[Start of Passage to read]
# A Couple of Smallies



## zimmerj (Oct 17, 2014)

Spent a couple of hours at the South Chagrin Reservation with a 4 wt and a woolly bugger. Not big but a nice fight on a 4 wt. Had to resort to dead drifting to get the fly deep in the pools. They were not shallow today. Ended up with 4 smallies and 4 creek chubs.


----------



## grant778 (Nov 22, 2014)

I was there this evening. I unfortunately didn't have much luck  Only got one very small baby smallmouth, maybe 4 inches, on a sneaky pete.


----------



## Coot (Jan 27, 2006)

That's a great way to spend an afternoon


----------



## Buckeyefly (Apr 28, 2007)
[End of Passage to read]
[Start of Data segment]
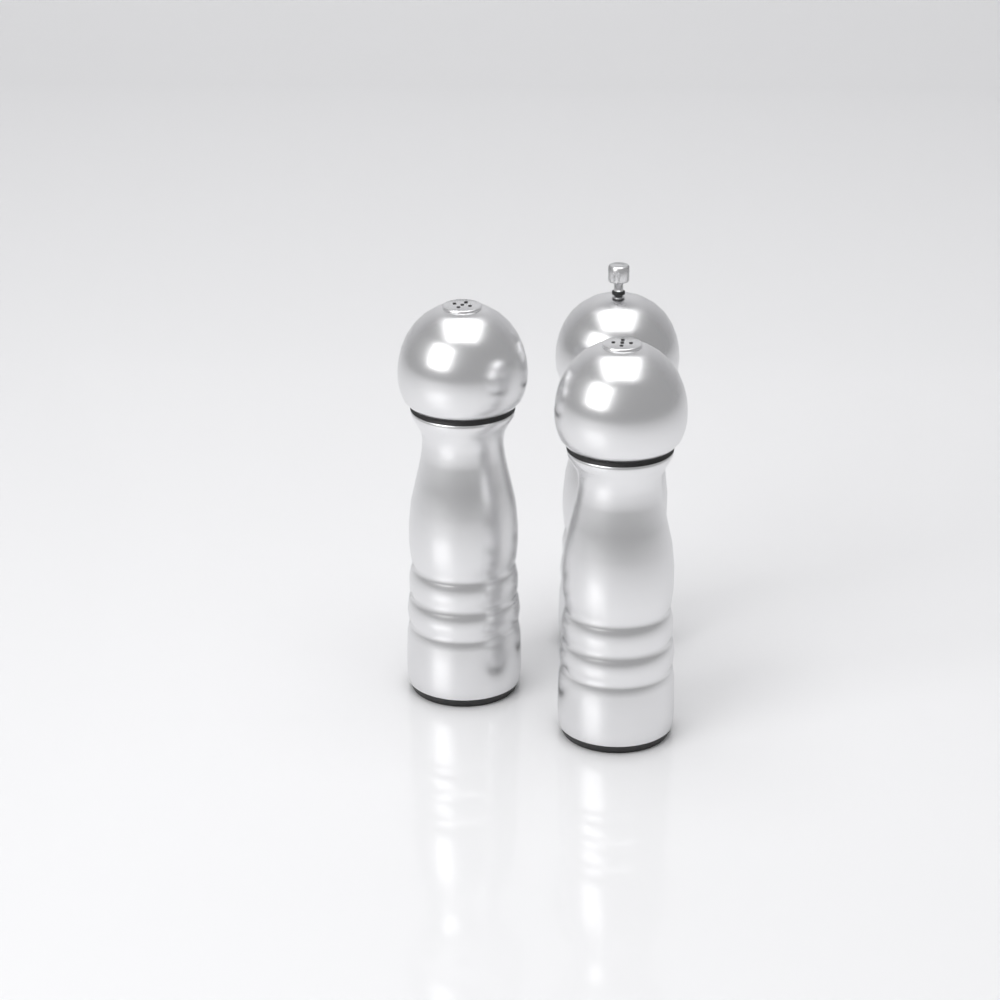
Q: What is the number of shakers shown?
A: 3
[End of Data segment]
▶ [Set exercise]: Rewrite the fishing thread between "# A Couple of" and "(Nov 22, 2014)", inclusive, putting "streamer" in place of "woolly bugger". The material has no role in this exercise.

▶ [Answer to the exercise]:
# A Couple of Smallies



## zimmerj (Oct 17, 2014)

Spent a couple of hours at the South Chagrin Reservation with a 4 wt and a streamer. Not big but a nice fight on a 4 wt. Had to resort to dead drifting to get the fly deep in the pools. They were not shallow today. Ended up with 4 smallies and 4 creek chubs.


----------



## grant778 (Nov 22, 2014)